27 Mar 2025

Eight years ago, people were amazed by the first high-resolution glimpse into the core of tau fibrils extracted from the brain of a person who had had Alzheimer’s disease. Since those iconic back-to-back C-shaped structures came into view, scientists have uncovered numerous other tau contortions underlying various tauopathies. By 2021, there were enough published structures to draw a phylogenetic tree of sorts, linking distinct tau twists to different diseases (Oct 2021 news).

Four years later, it is time for an update. Michel Goedert and Sjors Scheres of the MRC Laboratory of Molecular Biology, Cambridge, England, U.K., who led most of the structural studies, expand on some branches and add an entirely new one to the tau family tree. These additions are based on structures that Scheres, Goedert, and other scientists have recently solved. For example, they discovered tau filaments striking the AD-tau pose in brain samples from people with FTD caused by V337M and R406W tau mutations, while carriers of P301L or P301T mutations harbored two entirely new folds. Moreover, three rare conditions—subacute sclerosing panencephalitis, amyotrophic lateral sclerosis/Parkinsonism-Dementia Complex, and vacuolar tauopathy—were found to share a fold with chronic traumatic encephalopathy. The classification scheme blurs lines between tau filament structures and diseases. Marc Diamond, University of Texas Southwestern Medical Center in Dallas, thinks the updated tree is helpful in considering what might be common origins of different tauopathies.

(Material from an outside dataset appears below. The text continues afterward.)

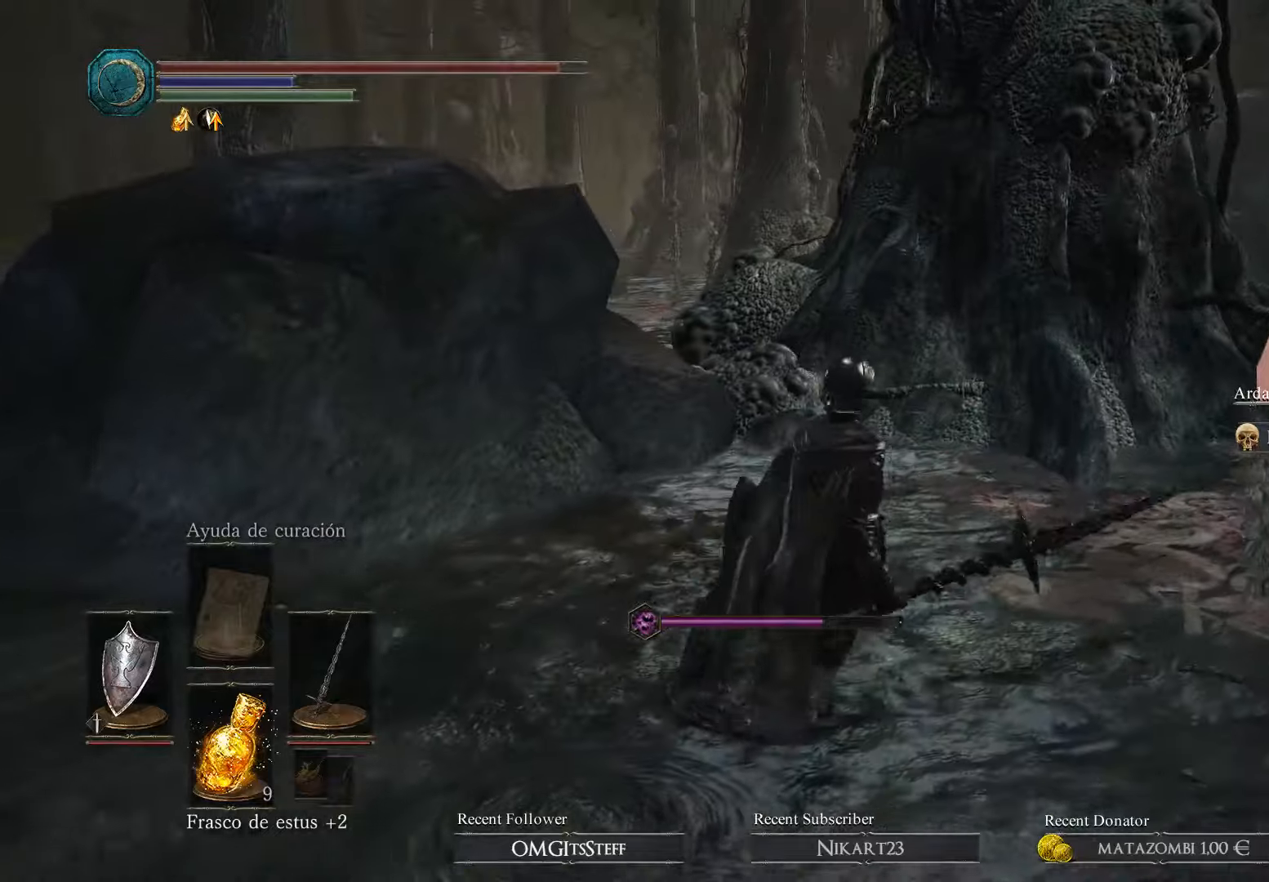
{"buttons": [], "left_stick": "right", "right_stick": "left", "events": [[134, "right_stick", "left"], [367, "left_stick", "right"]]}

The most recent additions came on March 5, when, in Nature Structural and Molecular Biology, Scheres, Goedert, and colleagues reported the V337M-tau and R406W-tau core structures were a spot-on match with the one first found in AD back in 2017, and then later in familial British dementia (FBD), familial Danish dementia (FDD), and primary age-related tauopathy (PART) (Jul 2017 news; Shi et al., 2021). Using cryo-EM, first author Chao Qi and colleagues mapped paired helical filaments (PHFs) in three V337M-tau cases that were nearly identical to those in AD, as well as AD-like straight filaments (SFs) in one these cases. In another of them, they found an additional, and previously unknown, triple filament, featuring a core with three tau molecules, each folding into a J-like configuration resembling that taken by said straight filaments (image below). Separately, in two R406W carriers, the scientists resolved AD-like PHFs, but no straight or triple filaments.

C-ing Double. In the frontal cortex of a V337M-tau mutation carrier with FTD, the core structure of paired helical filaments (left) and straight filaments (middle) matched those of AD-tau, while a triple-filament configuration was new (right). [Courtesy of Qi et al., Nature Structural and Molecular Biology, 2025.]

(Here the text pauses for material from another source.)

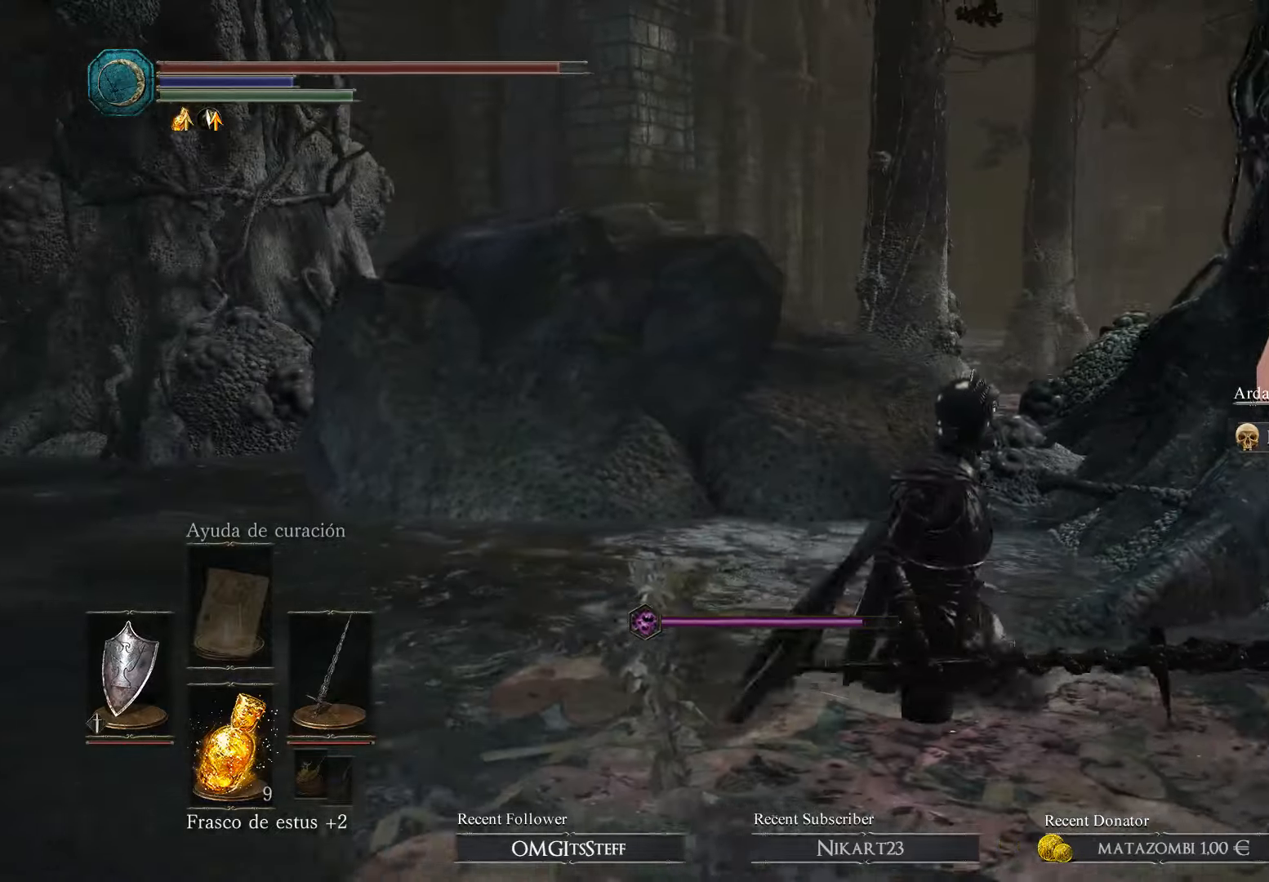
{"buttons": [], "left_stick": "right", "right_stick": "center", "events": []}
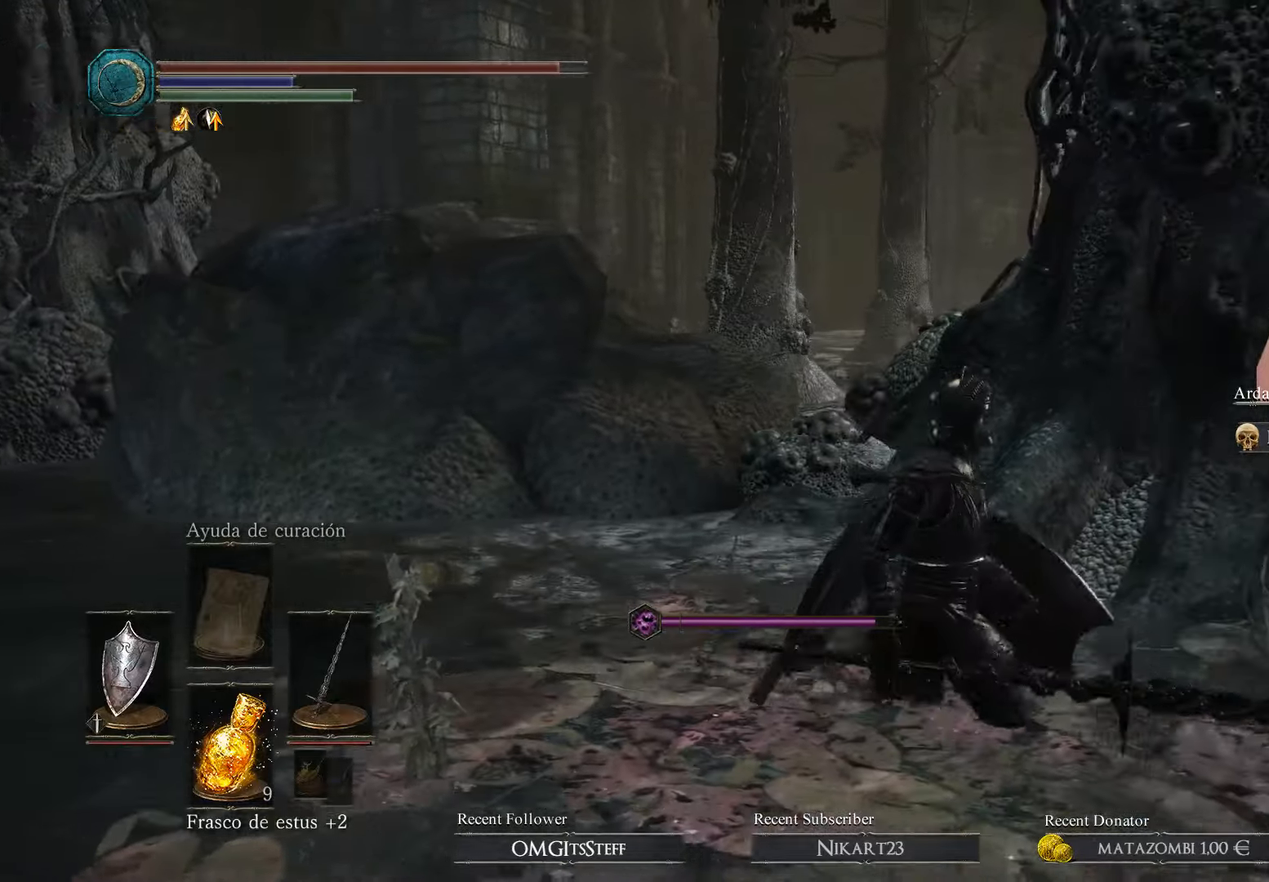
{"buttons": [], "left_stick": "up-right", "right_stick": "center", "events": [[67, "right_stick", "right"], [367, "right_stick", "center"], [467, "left_stick", "up-right"]]}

The findings placed V337M/R406W-tau cases alongside AD, PART, FBD, and FDD in the top branch of the tauopathy tree (image above). Gerstmann-Sträussler-Scheinker disease and prion protein cerebral amyloid angiopathy add two more diseases to this branch. They are caused by different mutations in the prion protein gene and lead to the deposition of prion protein amyloid in the brain parenchyma (GSS) or the vascular compartment (PrP-CAA). Tau inclusions can also feature in both diseases, and in 2021, scientists led by Bernardino Ghetti of Indiana University School of Medicine in Indianapolis reported that tau filaments in both conditions assumed the AD-tau fold (Hallinan et al., 2021).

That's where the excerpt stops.